The story of the prince's relationship with the flower begins to sketch out Saint-Exupéry's views on human relationships. The flower herself is widely believed to have been modeled on Saint-Exupéry's wife, Conseulo, with whom he had an intense but turbulent relationship. It's certainly the case that the flower in The Little Prince is not easy to love, thanks to her vanity and pretensions. Much of her posturing, however, seems to be a way of hiding her real fears and weaknesses. Her insistence that she's afraid of drafts is a way of masking her real defenselessness from creatures that might hurt her. Tellingly, when the prince himself broaches this topic, the rose insists that no animal will harm her despite the meager protection her thorns offers. Even more importantly, the rose's behavior is a way of deflecting from her vulnerability within the context of her relationship with the prince. Deep down, the flower loves the prince, which opens her up to being hurt at his hands. The fact that meaningful relationships do entail this kind of vulnerability is a key reason why, later in the story, the fox will imply that the prince has a responsibility to whatever he "tames" (60)—the flower included.

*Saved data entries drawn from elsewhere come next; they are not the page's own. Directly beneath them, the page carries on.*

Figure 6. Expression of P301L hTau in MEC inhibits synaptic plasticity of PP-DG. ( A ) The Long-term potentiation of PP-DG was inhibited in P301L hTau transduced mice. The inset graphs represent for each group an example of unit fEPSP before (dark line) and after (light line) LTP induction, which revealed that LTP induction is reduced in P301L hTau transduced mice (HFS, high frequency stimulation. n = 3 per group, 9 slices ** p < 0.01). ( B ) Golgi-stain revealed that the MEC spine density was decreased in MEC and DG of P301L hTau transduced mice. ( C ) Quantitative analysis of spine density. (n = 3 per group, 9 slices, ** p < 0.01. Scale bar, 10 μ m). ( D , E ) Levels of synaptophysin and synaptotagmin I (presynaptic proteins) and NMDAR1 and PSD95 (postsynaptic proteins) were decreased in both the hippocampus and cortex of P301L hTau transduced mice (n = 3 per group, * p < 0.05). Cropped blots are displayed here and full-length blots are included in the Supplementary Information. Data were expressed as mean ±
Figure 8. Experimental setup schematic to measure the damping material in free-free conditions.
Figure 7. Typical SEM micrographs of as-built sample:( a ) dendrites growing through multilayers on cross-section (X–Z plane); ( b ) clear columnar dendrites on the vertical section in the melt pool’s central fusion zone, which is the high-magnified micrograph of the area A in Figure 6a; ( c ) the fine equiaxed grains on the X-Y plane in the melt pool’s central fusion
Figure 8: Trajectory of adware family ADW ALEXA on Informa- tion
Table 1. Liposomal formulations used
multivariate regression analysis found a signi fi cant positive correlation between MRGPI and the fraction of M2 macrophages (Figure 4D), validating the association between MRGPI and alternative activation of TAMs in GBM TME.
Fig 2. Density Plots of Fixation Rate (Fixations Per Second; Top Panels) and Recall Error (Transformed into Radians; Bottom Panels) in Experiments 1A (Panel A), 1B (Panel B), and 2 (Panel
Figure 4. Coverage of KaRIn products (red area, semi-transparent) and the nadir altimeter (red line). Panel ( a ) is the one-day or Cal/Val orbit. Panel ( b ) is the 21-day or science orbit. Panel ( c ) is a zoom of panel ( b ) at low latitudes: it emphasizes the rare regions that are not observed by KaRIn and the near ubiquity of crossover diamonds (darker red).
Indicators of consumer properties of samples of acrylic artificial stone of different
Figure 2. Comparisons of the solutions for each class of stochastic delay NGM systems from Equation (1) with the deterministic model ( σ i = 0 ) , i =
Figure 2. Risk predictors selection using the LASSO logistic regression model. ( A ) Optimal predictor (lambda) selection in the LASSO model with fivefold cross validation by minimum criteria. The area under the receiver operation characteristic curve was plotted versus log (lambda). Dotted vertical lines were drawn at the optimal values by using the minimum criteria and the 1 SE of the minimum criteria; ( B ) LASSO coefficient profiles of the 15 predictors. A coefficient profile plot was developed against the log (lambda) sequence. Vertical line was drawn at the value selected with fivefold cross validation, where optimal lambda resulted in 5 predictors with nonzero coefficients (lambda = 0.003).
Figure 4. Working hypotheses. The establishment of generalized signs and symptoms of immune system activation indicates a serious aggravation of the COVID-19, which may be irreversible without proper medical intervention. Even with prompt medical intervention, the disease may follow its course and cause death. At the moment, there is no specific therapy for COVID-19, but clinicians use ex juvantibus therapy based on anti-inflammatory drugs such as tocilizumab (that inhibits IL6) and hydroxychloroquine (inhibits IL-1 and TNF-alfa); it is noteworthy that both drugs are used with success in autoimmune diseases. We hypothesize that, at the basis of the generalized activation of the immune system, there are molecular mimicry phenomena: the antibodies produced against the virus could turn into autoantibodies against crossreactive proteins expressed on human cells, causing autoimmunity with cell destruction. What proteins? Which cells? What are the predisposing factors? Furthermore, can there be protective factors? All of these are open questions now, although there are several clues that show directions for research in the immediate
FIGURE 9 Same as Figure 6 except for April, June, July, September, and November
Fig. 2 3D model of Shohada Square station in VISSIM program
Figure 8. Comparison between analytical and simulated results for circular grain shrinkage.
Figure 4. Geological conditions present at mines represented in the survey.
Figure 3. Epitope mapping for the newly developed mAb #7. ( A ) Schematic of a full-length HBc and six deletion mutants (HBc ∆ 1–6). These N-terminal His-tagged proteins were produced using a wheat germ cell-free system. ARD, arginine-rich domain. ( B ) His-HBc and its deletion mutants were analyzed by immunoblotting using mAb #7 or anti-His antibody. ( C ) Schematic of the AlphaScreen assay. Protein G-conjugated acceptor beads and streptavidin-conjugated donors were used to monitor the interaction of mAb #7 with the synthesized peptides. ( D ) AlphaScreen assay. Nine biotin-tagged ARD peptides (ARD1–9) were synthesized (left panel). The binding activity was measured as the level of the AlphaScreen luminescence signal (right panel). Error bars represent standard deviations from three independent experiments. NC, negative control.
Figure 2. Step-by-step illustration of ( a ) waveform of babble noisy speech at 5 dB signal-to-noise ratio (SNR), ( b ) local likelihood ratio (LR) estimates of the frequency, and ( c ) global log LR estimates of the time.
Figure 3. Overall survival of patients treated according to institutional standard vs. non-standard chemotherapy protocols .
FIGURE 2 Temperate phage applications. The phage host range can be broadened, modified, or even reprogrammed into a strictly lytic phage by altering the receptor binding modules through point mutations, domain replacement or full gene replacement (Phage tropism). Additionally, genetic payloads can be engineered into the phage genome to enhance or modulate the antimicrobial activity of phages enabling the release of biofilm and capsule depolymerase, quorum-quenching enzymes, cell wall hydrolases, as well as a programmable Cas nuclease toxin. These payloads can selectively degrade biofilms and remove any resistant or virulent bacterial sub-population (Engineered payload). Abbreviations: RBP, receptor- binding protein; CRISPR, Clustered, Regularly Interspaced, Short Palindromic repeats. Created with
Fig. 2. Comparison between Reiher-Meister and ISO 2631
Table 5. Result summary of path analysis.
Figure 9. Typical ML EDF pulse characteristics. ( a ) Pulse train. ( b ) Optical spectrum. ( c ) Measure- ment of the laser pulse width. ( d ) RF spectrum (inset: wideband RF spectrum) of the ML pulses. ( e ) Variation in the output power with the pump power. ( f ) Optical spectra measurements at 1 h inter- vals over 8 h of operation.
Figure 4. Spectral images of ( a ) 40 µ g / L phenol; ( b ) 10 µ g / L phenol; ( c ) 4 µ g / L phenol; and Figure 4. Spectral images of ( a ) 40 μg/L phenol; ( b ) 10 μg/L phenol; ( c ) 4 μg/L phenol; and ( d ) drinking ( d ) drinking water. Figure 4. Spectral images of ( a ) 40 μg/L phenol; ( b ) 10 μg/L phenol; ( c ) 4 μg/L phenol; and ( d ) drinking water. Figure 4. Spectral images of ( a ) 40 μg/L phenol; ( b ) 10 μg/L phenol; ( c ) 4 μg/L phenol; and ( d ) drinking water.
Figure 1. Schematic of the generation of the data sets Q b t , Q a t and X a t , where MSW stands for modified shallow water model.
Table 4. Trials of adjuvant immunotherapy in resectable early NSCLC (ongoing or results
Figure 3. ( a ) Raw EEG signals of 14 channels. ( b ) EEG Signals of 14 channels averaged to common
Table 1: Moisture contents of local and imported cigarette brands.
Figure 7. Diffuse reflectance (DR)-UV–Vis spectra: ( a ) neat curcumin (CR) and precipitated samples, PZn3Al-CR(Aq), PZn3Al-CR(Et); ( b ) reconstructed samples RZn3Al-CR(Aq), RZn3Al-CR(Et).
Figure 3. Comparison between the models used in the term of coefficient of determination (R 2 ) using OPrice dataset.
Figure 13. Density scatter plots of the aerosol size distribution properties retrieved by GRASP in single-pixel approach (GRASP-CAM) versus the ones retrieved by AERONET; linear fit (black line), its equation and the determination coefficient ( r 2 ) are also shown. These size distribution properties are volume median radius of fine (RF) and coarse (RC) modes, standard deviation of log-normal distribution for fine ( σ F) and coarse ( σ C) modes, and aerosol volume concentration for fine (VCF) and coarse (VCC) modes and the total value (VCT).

The relationship between the flower and the prince also illustrates the ways in which love and friendship give life meaning. The knowledge that the flower is still living on Asteroid B-612 shifts the prince's perceptions of the world. When he looks at the stars, he is reminded that the flower is somewhere out among them, causing the stars themselves to take on added significance. This lays the groundwork not only for another of the fox's lessons, but also for the changes the pilot himself undergoes over the course of the book—the little prince tells the pilot to think of him everytime he looks into the night sky. The fact that this kind of meaning is so personal (i.e. specific to the individual) also offers another way of thinking about the adult fixation on numbers. Focusing primarily on how much we have of something flattens out the "uniqueness" of any single, meaningful thing (like the prince's flower), making it interchangeable with anything else. By contrast, it will become increasingly clear that a truly profound relationship, like the one between the prince and the rose, actually transforms each participant into a more unique and irreplaceable individual.